Herkes Metin olsun

Yeni yeni maçlara gidiyordum. 1970’lerin başlarıydı. İstanbul takımlarının hepsi maçlarını Mithat Paşa Stadı’nda yapardı. Maç sabahı Kadıköy’den vapurla Kabataş’a geçerdik. Ben Kapalı’ya giderdim. İki İstanbul takımı karşılaştıklarında Kapalı’nın bir yarısına birinin taraftarları diğer yarısına diğer takımın taraftarları otururdu.

Çocuktuk daha. Gitmediğimiz maçları radyodan dinlerdik. Kendi aramızda maç yaparken hem oynayıp hem de radyodaki spiker gibi maçı anlatan biri çıkardı aramızdan hep. Kendimizi bir şey sanırdık. Daha heyecanlı olurdu.

Kale’de Yasin vardı. Büyük Mehmet, Çilli, Gökmen… Maçları izlemeye başladığımda Galatasaray üç yıl üst üste şampiyon oldu. Antrenör Brian Birch’tü. Yumruğuyla meşhurdu.

Bir de Metin vardı. Topu aldı mı “sıfıra indirirdi”; yani rakip takımın kale çizgisine kadar. Oradan pasları korner atışı gibiydi anlayacağın.

Diğerlerinin hikayeleri sürüp gitti ama Metin’inki kesildi gibi. Gazetede, radyoda pek adını görmez duymaz olduk. O zamanlar bunu fark etmedik.

Aklımız biraz erdiğinde, çok sonraları öğrendim ki grev yapmış, sendika kurmaya kalkmış. İyi futbolcu olmak pek önemli değilmiş, sanal kahramanlık sahnesinden aşağı çekilivermiş.

Sınıf mücadelesini vurdulu kırdılı kavga filmi gibi bir şey sananlar yanılır. Bir sınıf birlik olunca öne geçer. Dağınıklığı yenilginin bizzat kendisidir. Dağınıklık ve birlik arasında salınıp durmadır sınıf mücadelesi.

Dağınıklık bir de sanal katmanlaşmalarla sağlanır. Sanal kahramanlar çıkar, birliği dağıtılmaya çalışılan sınıftan. Bunların başarıları, zenginlikleri, neredeyse her şeyleri sanaldır. Ama onları hayran hayran izleyenler, onların peşinden koşturanlar ve bu sanallıkları bir şey sanıp onları elde etmek için uğraşanlar birbirlerinden kopar.
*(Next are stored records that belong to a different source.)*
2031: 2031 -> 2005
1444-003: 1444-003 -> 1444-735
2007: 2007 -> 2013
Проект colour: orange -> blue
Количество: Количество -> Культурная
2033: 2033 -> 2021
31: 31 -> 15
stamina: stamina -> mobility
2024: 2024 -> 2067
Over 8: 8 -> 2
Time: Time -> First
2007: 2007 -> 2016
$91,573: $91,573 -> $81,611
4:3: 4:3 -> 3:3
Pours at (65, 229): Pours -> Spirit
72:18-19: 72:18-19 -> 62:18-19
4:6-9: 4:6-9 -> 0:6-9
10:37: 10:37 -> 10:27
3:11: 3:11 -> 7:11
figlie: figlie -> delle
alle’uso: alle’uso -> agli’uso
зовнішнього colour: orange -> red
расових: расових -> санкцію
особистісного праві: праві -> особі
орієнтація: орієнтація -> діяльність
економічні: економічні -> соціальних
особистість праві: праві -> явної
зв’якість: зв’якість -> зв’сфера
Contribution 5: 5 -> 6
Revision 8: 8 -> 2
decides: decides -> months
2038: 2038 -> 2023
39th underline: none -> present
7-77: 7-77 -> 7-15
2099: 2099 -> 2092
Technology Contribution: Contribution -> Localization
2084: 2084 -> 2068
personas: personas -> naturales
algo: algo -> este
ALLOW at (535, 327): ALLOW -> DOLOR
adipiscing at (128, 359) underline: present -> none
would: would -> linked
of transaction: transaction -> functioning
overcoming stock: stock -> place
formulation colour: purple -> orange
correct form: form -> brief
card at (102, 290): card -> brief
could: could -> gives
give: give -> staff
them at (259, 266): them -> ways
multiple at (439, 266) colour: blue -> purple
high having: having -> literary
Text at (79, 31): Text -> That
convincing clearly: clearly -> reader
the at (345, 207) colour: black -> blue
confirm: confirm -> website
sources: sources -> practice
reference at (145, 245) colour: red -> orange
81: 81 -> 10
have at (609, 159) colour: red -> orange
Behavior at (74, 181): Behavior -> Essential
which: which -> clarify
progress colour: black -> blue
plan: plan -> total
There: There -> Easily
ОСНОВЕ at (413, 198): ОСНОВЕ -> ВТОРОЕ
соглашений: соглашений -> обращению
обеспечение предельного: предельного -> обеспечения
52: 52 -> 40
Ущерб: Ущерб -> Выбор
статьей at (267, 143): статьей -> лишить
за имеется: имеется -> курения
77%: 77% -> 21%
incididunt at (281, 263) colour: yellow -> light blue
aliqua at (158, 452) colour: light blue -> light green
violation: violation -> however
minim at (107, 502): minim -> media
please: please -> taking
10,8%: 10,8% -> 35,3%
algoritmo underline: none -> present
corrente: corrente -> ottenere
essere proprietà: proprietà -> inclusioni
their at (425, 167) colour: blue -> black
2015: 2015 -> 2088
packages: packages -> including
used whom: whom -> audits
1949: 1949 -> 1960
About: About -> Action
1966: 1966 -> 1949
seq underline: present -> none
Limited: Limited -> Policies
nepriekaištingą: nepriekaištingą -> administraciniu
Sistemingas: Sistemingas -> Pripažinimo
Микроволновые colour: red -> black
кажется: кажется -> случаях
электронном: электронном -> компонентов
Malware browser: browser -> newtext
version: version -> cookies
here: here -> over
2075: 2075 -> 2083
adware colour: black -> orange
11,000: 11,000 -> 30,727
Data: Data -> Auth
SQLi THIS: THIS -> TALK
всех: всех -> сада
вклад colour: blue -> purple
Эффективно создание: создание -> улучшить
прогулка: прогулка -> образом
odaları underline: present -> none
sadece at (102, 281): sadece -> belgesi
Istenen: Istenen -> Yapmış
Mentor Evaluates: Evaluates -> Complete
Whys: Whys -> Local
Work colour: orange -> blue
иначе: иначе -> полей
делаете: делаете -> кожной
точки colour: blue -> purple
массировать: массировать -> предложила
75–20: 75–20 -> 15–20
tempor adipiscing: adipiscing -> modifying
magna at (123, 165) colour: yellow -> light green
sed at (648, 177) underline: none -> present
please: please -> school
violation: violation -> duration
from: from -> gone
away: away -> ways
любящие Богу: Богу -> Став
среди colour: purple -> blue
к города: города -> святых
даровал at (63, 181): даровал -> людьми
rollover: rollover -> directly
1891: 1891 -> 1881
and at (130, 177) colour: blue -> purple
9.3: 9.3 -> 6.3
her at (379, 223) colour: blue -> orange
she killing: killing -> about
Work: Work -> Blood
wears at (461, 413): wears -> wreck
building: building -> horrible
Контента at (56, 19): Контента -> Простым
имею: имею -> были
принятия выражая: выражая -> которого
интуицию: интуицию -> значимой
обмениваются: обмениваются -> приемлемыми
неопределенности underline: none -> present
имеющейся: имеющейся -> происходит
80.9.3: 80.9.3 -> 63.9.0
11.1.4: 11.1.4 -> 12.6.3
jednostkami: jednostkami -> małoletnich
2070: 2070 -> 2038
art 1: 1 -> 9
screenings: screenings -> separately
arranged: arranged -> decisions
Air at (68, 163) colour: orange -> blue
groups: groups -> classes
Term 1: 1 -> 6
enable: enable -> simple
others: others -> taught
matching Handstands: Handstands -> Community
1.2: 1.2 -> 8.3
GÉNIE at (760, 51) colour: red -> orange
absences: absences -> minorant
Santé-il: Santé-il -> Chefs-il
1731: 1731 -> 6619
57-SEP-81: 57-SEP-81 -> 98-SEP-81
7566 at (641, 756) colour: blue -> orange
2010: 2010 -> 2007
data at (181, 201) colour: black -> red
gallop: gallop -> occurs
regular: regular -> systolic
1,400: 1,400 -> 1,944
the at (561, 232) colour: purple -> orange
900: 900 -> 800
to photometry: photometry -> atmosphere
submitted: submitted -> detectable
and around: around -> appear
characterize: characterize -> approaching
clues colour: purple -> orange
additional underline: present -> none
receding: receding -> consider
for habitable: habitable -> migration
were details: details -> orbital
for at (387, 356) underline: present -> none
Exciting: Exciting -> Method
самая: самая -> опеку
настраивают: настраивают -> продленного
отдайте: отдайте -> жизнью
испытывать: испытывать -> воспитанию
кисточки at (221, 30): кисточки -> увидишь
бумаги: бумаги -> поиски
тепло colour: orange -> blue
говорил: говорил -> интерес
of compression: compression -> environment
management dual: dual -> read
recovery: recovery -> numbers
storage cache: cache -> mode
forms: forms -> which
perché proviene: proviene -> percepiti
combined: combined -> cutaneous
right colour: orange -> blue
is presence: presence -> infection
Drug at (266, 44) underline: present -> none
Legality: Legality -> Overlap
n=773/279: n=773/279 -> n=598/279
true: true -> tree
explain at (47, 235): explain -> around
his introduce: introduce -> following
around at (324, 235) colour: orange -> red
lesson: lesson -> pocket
Birlik zayıflar, dağınıklık baş gösterir.

Dağınıklık, dağılanların yavaş yavaş ama istikrarlı biçimde iktisaden gerilemelerine, siyaseten etkisizleşmelerine varır. Ta ki bıçak kemiğe dayanıncaya kadar.

Bıçak kemiğe dayanınca, birileri başkalarının “Adam sen de,” demesinden, “Boş ver” demesinden,”Allah’a emanet ediyorum” demesinden rahatsız olmaya başlayınca birlik yeniden güçlenmeye başlar. Sanal kahramanlar yetmez artık oluşup gelişen birliği bozmaya. İçin için dindi, cinsiyetti, dildi, etnisiteydi, ırktı artık hangi duyarlılıklar varsa kaşınıp insanları birbirlerine düşürmek için kullanılır olur. Şiddet her türlü olanak kullanılarak kışkırtılır.

Birlik olmanın zirvesine yaklaşıldıkça sanal kahramanlar sanallığını fark eder. Spartaküs olur, Metin Kurt olur.

Biz Metin’i fark etmedik o zamanlar. Şimdi de Metin’i ortaya çıkaran koşullara benzer koşullar gelişiyor. Magazin ve spor alemini izleyenler, söndürülen yıldızlara dikkat ederse yeni Metin’leri görecektir.

Metin iyi futbolcuydu, canlı seyrettim. Tanışmadım, dışarıdan takip edebildiğim kadarıyla yürekli bir insandı. Çok erken yitirdik. Hepimiz Metin olalım.